横目でみたアメリカ
「日本の小ものは米国で大物」

 ある朝、目がさめてみると、私は突然「大もの」になっていた。ゴーゴリの小説「鼻」の主人公が、目がさめて自分の鼻がなくなっていることに気がついた、ということとはたいへんな違いである。
 ロサンゼルスをたって、ニューヨークのホテルに着いたとき、ボーイが持ってきてくれた手紙のなかに、ロサンゼルスに住む友人からの一通があった。それには、こう書いてあった。

 「その来たるや風のごとく、その去るや魔のごとし。昨夕の新聞に、君の記事が出ていた。君がロサンゼルスで会った実業家や新聞記者は、君からきわめてよい印象を受けたそうである。彼らは、君を“大もの”(BiG shot)だといっている。日本の少壮実業家のなかに、君のごとき“大もの”“傑物”を見出したことを、むしろ以外に感じているようである。(中略)実に多忙な五日間だったが、ライオンのごとく行動する君には、それくらいなんでもないことだろう。将来、かならず大をなすであろうほどの男は、やはり常人と異なっているものだと思う。精力的で、疲れを知らぬだけでも、たいしたものだ。(中略)

データ一覧:

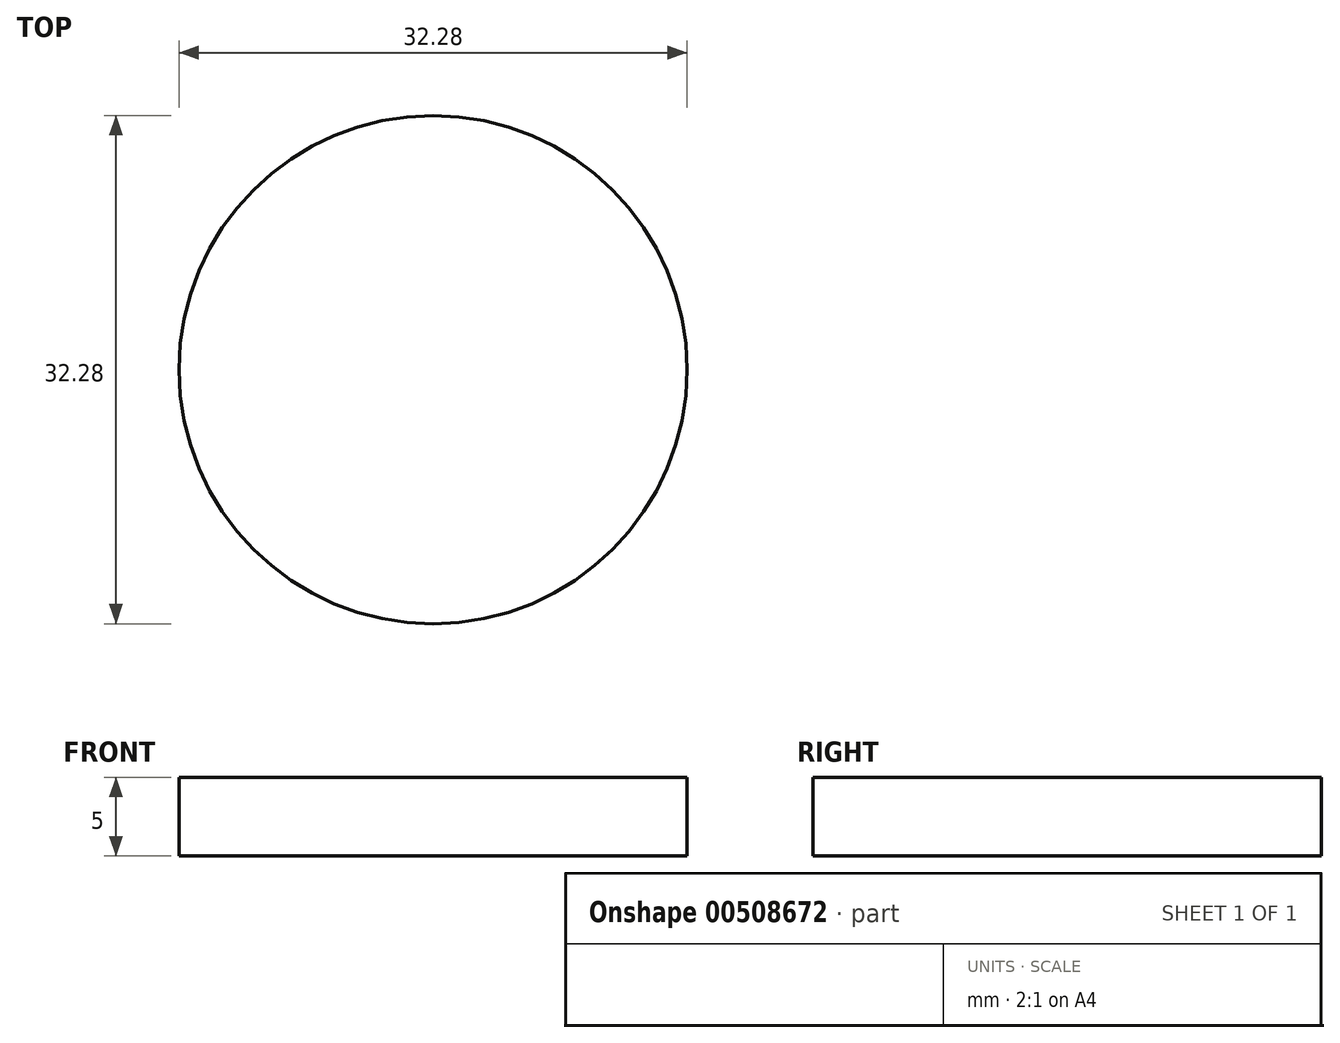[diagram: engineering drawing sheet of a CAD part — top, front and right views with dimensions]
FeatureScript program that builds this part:
annotation { "Feature Type Name" : "Feature", "Feature Type Description" : "" }
export const myFeature = defineFeature(function(context is Context, id is Id, definition is map)
    precondition{}
    {
        {
            var Q0;
            Q0=qCreatedBy(makeId("Top.planeOp"),FACE);
            var sketch = newSketch(context, id + "F0", { "sketchPlane" : qUnion([Q0])});
            skCircle(sketch, "E0", {"center": v(-17.33, 19.34) * mm, "radius": 16.14 * mm});
            skSolve(sketch);
        }
        {
            var Q0;
            Q0=makeQuery(id+"F0.imprint","IMPRINT",FACE,{"disambiguationData":[TD([[makeQuery(id+"F0.imprint","IMPRINT",EDGE,{"derivedFrom":sQuery(id+"F0.wireOp",EDGE,"E0")}),1.0]])]});
            extrude(context, id + "F1", {"entities" : qUnion([Q0]), "depth" : 5 * mm});
        }
    });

実施課題:
1: 本文の手紙で、友人は多忙な五日間も筆者にとっては「なんでもないこと」だろうと書いている。そう考える理由を、本文に即して一、二文で説明せよ。
2: 本文から、「ロサンゼルスをたって、ニュー」で始まり「も、たいしたものだ。(中略)」で終わる部分を一字も変えずに引用せよ。
3: 本文について、次の問いに答えよ。
(a) ロサンゼルスをたった筆者は、どの都市のホテルに着いたか。
(b) 筆者を「大もの」だといっているのは誰か。
(c) 筆者が冒頭で引き合いに出している小説は、誰の何という作品か。

回答:
1: 筆者がライオンのごとく行動する人物だと友人が見ているからである。

2:
ロサンゼルスをたって、ニューヨークのホテルに着いたとき、ボーイが持ってきてくれた手紙のなかに、ロサンゼルスに住む友人からの一通があった。それには、こう書いてあった。

 「その来たるや風のごとく、その去るや魔のごとし。昨夕の新聞に、君の記事が出ていた。君がロサンゼルスで会った実業家や新聞記者は、君からきわめてよい印象を受けたそうである。彼らは、君を“大もの”(BiG shot)だといっている。日本の少壮実業家のなかに、君のごとき“大もの”“傑物”を見出したことを、むしろ以外に感じているようである。(中略)実に多忙な五日間だったが、ライオンのごとく行動する君には、それくらいなんでもないことだろう。将来、かならず大をなすであろうほどの男は、やはり常人と異なっているものだと思う。精力的で、疲れを知らぬだけでも、たいしたものだ。(中略)

3:
(a) ニューヨーク
(b) 筆者がロサンゼルスで会った実業家や新聞記者
(c) ゴーゴリの「鼻」